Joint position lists
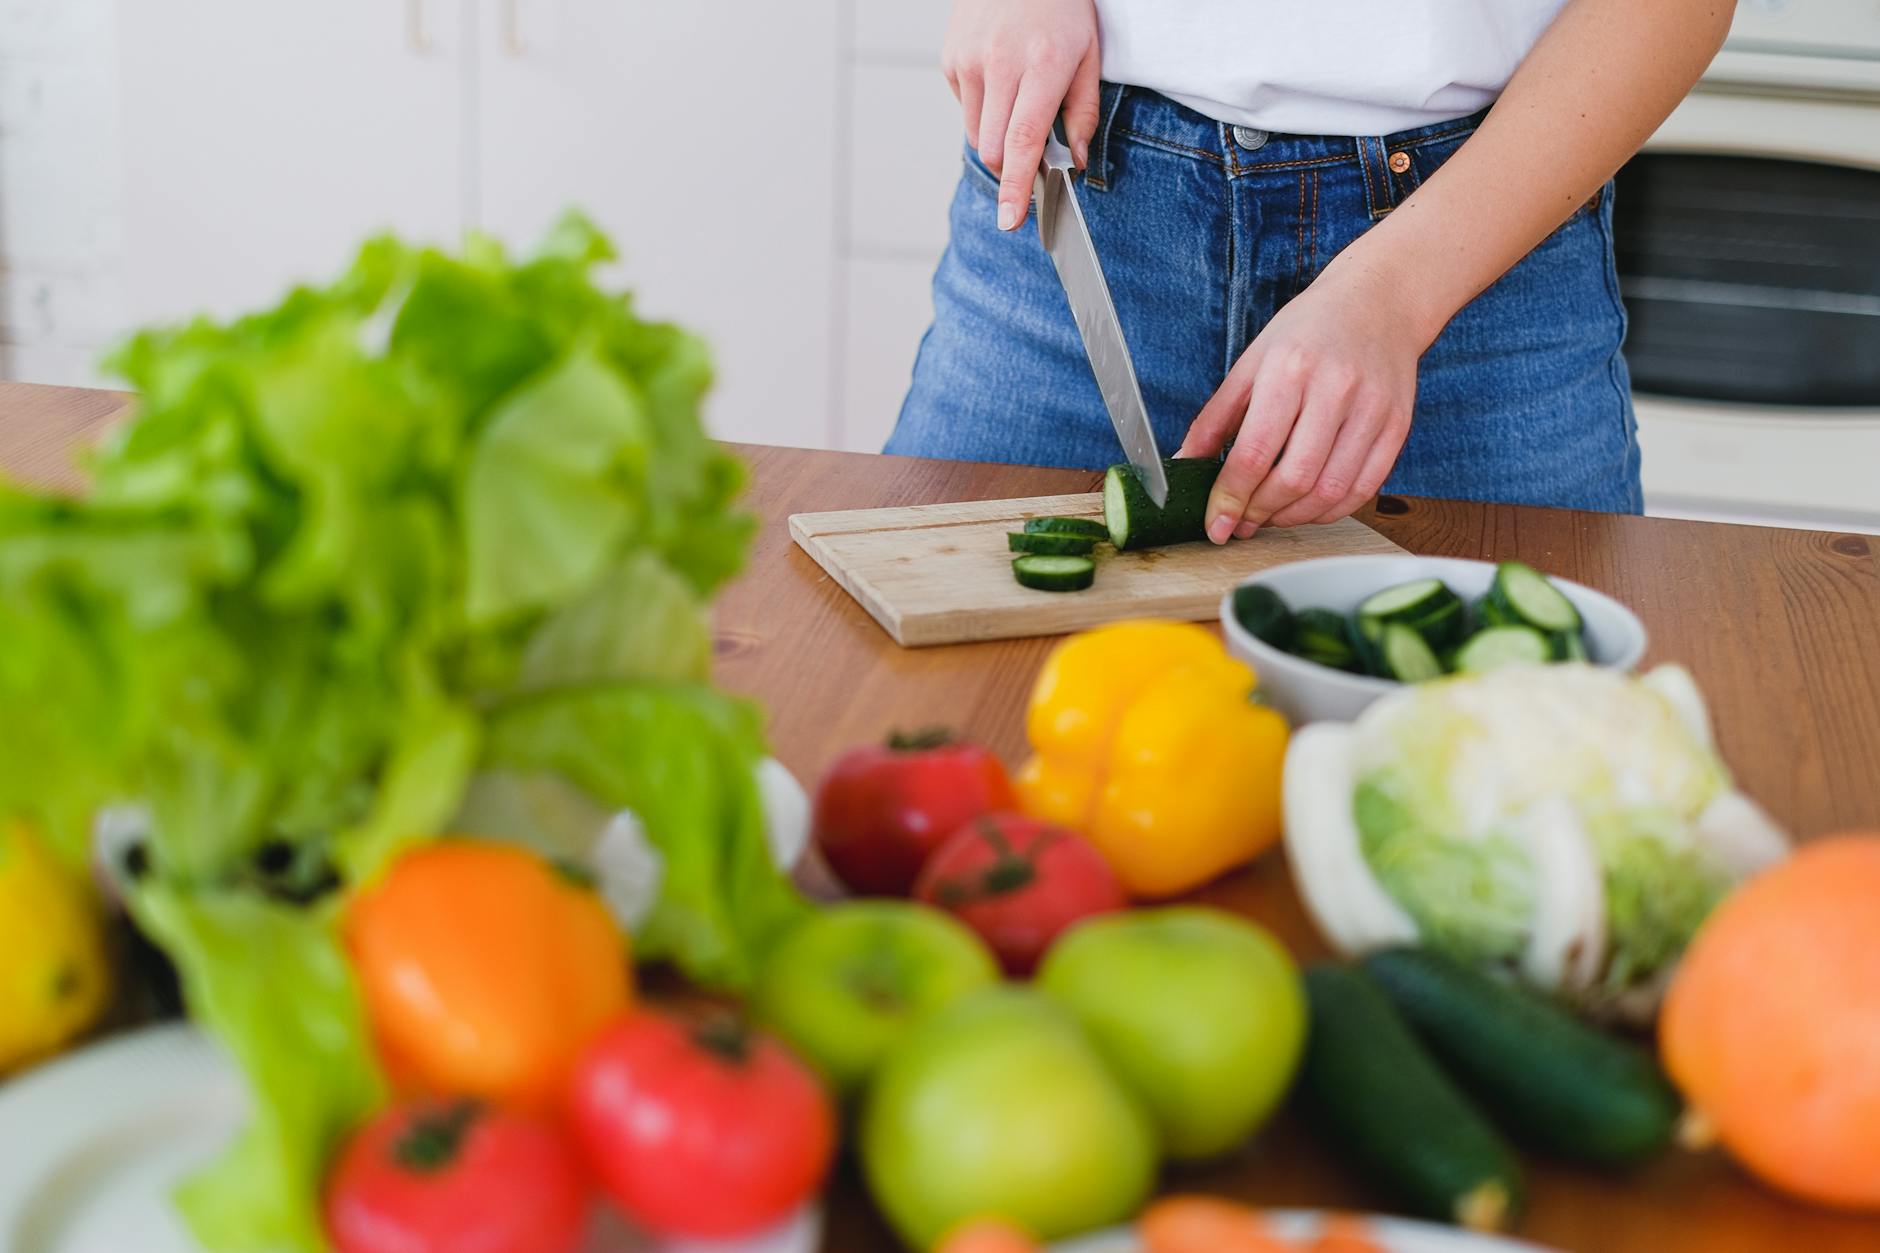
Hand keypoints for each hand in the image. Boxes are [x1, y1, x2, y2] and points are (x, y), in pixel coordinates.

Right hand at [943, 0, 1100, 231]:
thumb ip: (1084, 113)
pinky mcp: (950, 59)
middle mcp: (1001, 64)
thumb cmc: (1061, 9)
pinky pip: (965, 108)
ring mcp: (969, 61)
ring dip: (996, 136)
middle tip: (1031, 153)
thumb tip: (1074, 162)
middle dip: (1010, 166)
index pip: (1023, 141)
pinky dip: (982, 108)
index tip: (1010, 220)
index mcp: (1043, 65)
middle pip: (993, 149)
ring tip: (1017, 97)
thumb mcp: (1089, 55)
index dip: (1016, 187)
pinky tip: (999, 77)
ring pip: (976, 134)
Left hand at [1178, 262, 1427, 540]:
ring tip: (1269, 517)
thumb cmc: (1308, 331)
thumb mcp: (1251, 363)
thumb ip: (1215, 419)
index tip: (1215, 525)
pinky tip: (1307, 508)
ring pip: (1330, 491)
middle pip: (1293, 479)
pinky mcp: (1397, 427)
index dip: (1231, 499)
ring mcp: (1372, 410)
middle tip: (1240, 523)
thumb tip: (1184, 465)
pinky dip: (1330, 511)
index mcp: (1290, 370)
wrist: (1379, 302)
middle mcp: (1336, 390)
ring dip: (1293, 518)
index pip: (1255, 453)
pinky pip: (1363, 489)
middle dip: (1259, 513)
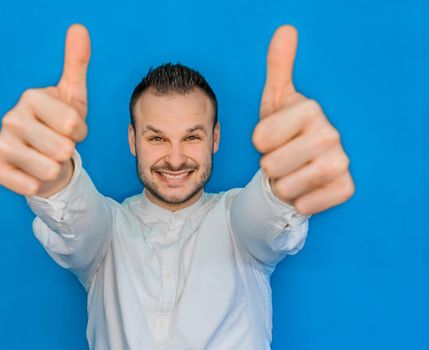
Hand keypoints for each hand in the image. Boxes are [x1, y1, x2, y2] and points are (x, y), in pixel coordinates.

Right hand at [0, 24, 90, 196]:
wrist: (46, 157)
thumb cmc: (62, 125)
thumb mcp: (74, 95)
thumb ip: (76, 63)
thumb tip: (79, 28)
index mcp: (31, 97)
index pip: (74, 124)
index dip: (80, 132)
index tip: (71, 129)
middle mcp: (10, 117)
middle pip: (63, 148)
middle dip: (68, 152)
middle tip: (58, 145)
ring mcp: (0, 144)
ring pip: (49, 169)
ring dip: (55, 169)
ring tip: (47, 157)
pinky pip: (30, 186)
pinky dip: (39, 184)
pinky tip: (33, 173)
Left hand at [252, 25, 354, 214]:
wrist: (299, 165)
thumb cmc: (283, 132)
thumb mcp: (275, 100)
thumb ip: (279, 66)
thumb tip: (286, 29)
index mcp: (310, 109)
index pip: (260, 139)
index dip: (258, 144)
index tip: (271, 139)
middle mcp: (331, 133)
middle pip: (271, 165)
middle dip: (269, 167)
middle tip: (282, 159)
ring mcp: (342, 162)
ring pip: (286, 187)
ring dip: (282, 186)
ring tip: (291, 173)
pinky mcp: (346, 188)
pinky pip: (306, 205)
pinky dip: (297, 202)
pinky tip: (305, 189)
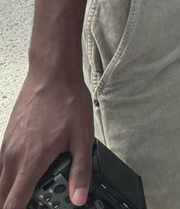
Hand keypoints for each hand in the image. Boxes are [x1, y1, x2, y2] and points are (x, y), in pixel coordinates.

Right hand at [0, 65, 93, 207]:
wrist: (52, 74)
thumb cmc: (67, 101)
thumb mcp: (82, 137)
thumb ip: (80, 170)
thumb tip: (79, 197)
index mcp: (31, 162)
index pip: (13, 203)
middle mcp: (13, 157)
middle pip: (2, 195)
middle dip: (12, 204)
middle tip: (30, 201)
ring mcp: (7, 146)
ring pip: (1, 179)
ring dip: (11, 188)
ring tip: (31, 186)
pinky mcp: (7, 137)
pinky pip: (2, 164)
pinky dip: (10, 173)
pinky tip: (27, 167)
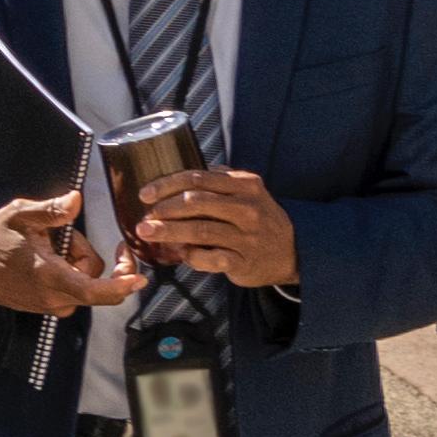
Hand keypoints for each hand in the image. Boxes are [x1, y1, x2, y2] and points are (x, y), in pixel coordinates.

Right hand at [0, 188, 139, 322]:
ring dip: (77, 262)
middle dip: (89, 255)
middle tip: (66, 235)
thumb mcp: (19, 215)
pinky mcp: (51, 307)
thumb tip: (75, 200)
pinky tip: (49, 258)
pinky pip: (76, 289)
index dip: (120, 285)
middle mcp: (54, 297)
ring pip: (86, 283)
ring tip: (48, 246)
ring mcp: (53, 305)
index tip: (139, 278)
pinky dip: (71, 271)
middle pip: (97, 283)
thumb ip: (50, 210)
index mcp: (49, 275)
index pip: (93, 289)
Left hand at [134, 165, 299, 293]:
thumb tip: (179, 174)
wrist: (293, 251)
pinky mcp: (243, 261)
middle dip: (164, 208)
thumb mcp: (248, 191)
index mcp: (244, 185)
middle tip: (143, 216)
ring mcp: (246, 236)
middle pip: (196, 202)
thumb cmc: (260, 218)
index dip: (167, 184)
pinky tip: (181, 254)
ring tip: (147, 232)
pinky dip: (191, 256)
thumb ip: (219, 180)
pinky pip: (210, 258)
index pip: (198, 179)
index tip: (145, 193)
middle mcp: (247, 208)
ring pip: (199, 230)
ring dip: (169, 232)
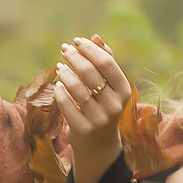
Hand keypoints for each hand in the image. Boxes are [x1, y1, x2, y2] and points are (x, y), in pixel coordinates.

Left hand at [54, 35, 132, 182]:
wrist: (99, 145)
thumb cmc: (104, 106)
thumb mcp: (110, 87)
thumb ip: (105, 62)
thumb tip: (96, 37)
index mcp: (124, 91)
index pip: (107, 63)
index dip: (90, 49)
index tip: (76, 41)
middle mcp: (114, 105)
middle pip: (90, 72)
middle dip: (74, 57)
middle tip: (64, 49)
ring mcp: (99, 119)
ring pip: (76, 88)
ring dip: (65, 73)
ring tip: (60, 66)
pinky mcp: (83, 129)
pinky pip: (66, 104)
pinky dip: (60, 92)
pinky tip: (58, 85)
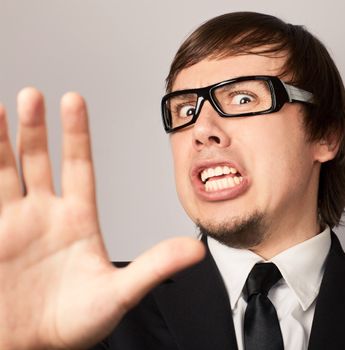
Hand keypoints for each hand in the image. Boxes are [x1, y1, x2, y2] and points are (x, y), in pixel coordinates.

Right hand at [0, 88, 204, 349]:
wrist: (29, 347)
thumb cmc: (75, 324)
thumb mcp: (119, 294)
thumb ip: (155, 266)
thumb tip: (198, 249)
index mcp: (78, 220)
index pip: (78, 166)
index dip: (76, 133)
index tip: (73, 100)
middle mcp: (45, 214)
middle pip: (39, 160)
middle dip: (36, 129)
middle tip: (34, 95)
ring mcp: (13, 223)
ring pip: (5, 170)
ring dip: (0, 141)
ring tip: (0, 109)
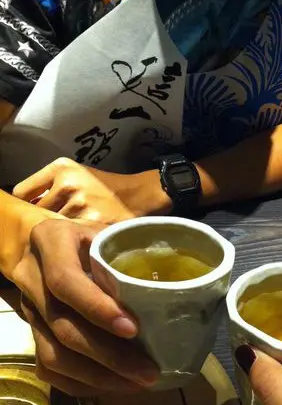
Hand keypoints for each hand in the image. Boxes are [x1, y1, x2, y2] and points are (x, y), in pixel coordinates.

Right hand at [9, 218, 157, 395]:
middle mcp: (32, 277)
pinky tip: (114, 385)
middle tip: (147, 371)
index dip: (97, 308)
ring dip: (97, 376)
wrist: (42, 242)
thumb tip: (183, 281)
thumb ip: (132, 251)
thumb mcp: (107, 231)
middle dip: (108, 355)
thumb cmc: (87, 236)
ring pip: (53, 354)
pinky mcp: (31, 333)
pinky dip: (81, 383)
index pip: (66, 281)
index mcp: (51, 241)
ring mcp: (28, 309)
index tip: (133, 329)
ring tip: (136, 384)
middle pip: (63, 326)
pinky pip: (49, 368)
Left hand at [13, 158, 135, 224]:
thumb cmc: (103, 187)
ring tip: (72, 227)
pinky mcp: (89, 221)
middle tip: (56, 222)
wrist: (136, 195)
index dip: (25, 205)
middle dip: (43, 218)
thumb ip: (50, 185)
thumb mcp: (76, 174)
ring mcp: (78, 203)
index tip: (31, 211)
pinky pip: (69, 234)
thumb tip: (26, 205)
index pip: (22, 192)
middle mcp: (67, 182)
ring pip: (51, 225)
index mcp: (60, 167)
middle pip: (35, 212)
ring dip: (58, 229)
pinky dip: (73, 236)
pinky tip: (82, 234)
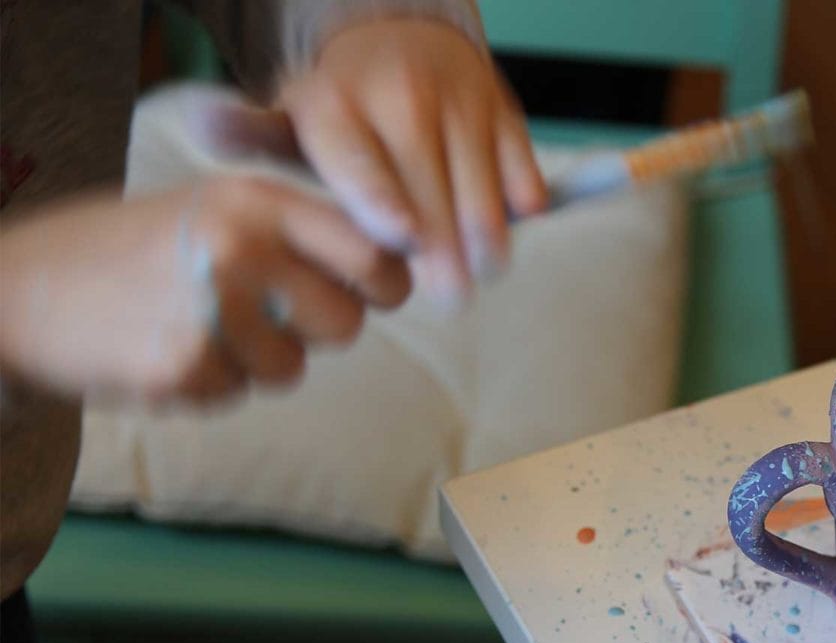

• What the task asks:
The lines wanted run from the one with "pinky dip: (81, 383)" through the final line of the data; repeat them word for word and skip every picture.

• Written solution:
pinky dip: (81, 383)
index pip: (66, 281)
index mcp: (51, 241)
ring mcp: (28, 309)
index tip: (133, 329)
ring tip: (136, 384)
middle pip: (63, 326)
pinky pip: (49, 368)
Left hand at [13, 158, 135, 224]:
thumb cmc: (103, 187)
ring tip: (72, 227)
pinky mcp: (89, 221)
middle tip: (56, 222)
wrist: (136, 195)
index dip: (25, 205)
middle dip: (43, 218)
thumb ip: (50, 185)
thumb mcp: (76, 174)
ring mcp: (78, 203)
index tip: (31, 211)
pinky pip: (69, 234)
thumb tip: (26, 205)
index pip: (22, 192)
middle mcp: (67, 182)
ring pip: (51, 225)
index mcp: (60, 167)
middle pip: (35, 212)
ring dip: (58, 229)
pinky dip: (73, 236)
pinky tip: (82, 234)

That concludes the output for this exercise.